Data below:

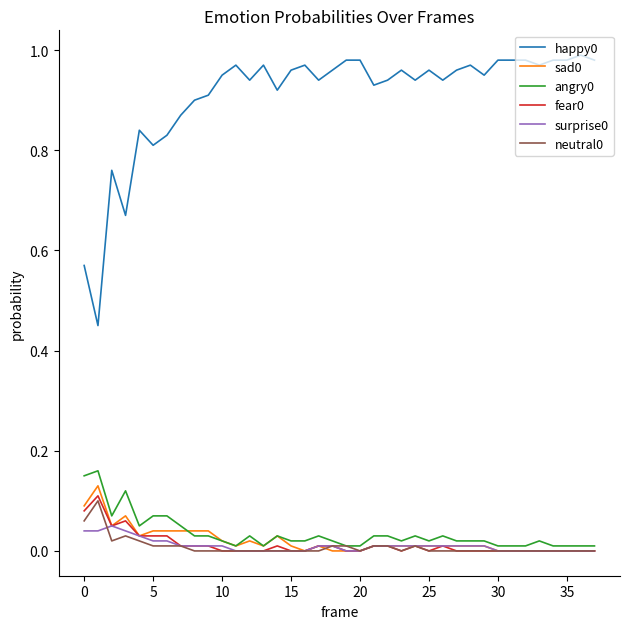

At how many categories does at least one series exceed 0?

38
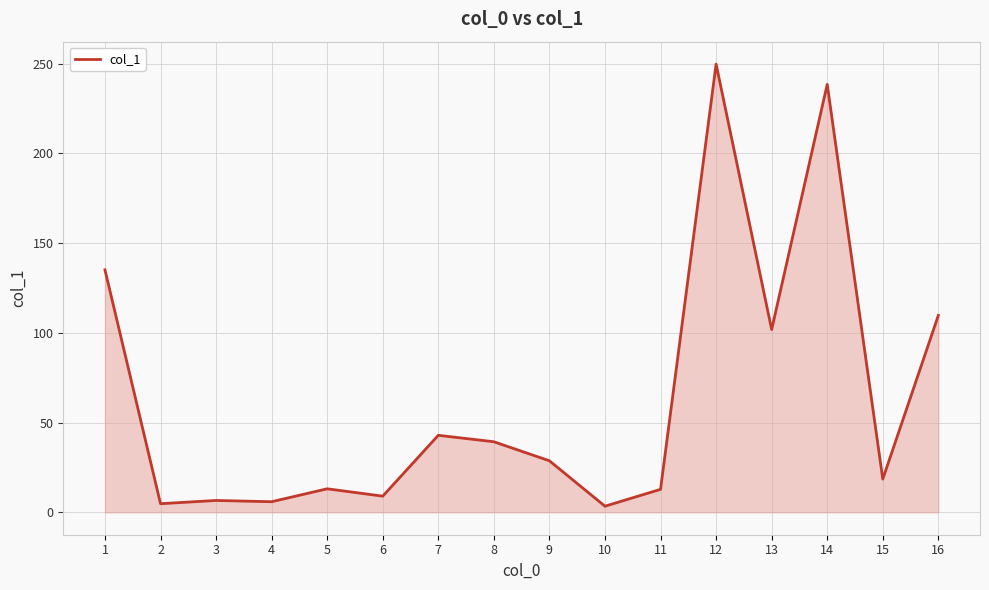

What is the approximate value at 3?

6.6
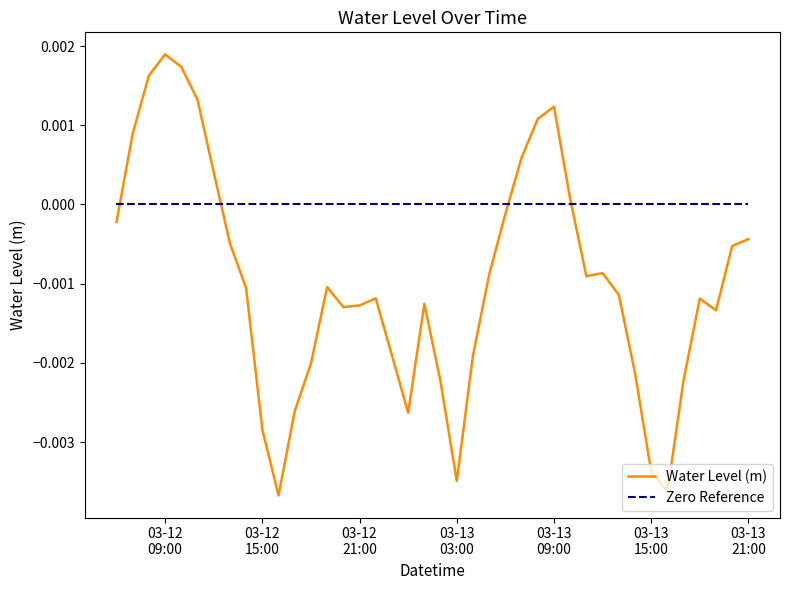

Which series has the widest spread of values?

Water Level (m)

End of Data.
Data below:

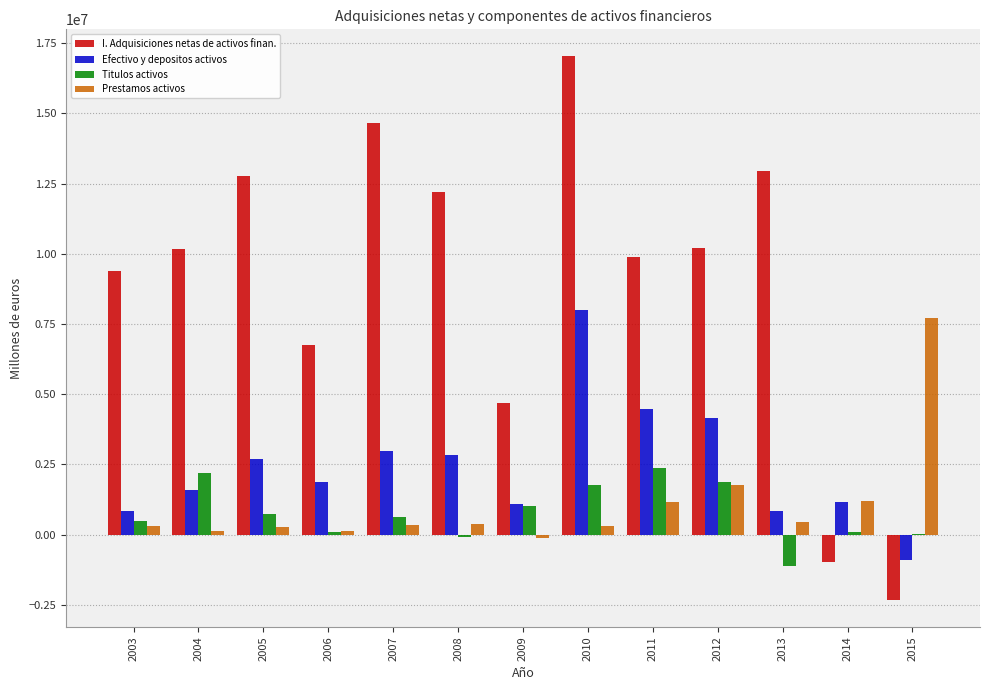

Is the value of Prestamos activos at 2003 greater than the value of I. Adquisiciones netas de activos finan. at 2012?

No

End of Data.
Data below:

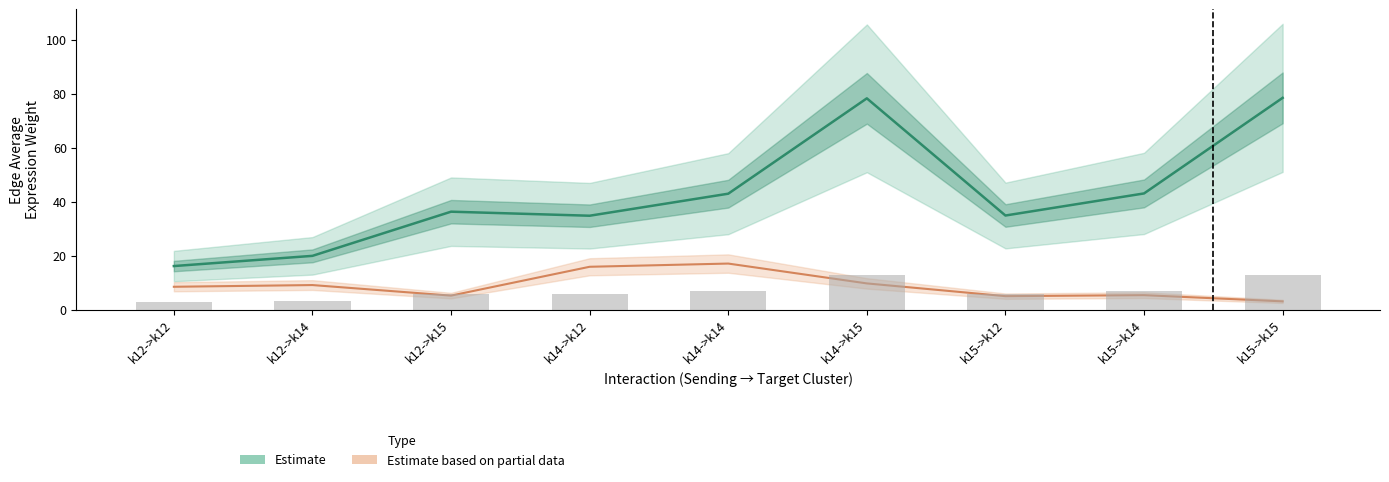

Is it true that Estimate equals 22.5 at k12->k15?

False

End of Data.

[Instructions for the task] Could you write out the data from the line with "At how many" to the line with "Which series has the widest spread of values?", both lines included, leaving the pictures out?

[Answer to the problem]
At how many categories does at least one series exceed 0?

38

What is the approximate value at 3?

6.6

Which series has the widest spread of values?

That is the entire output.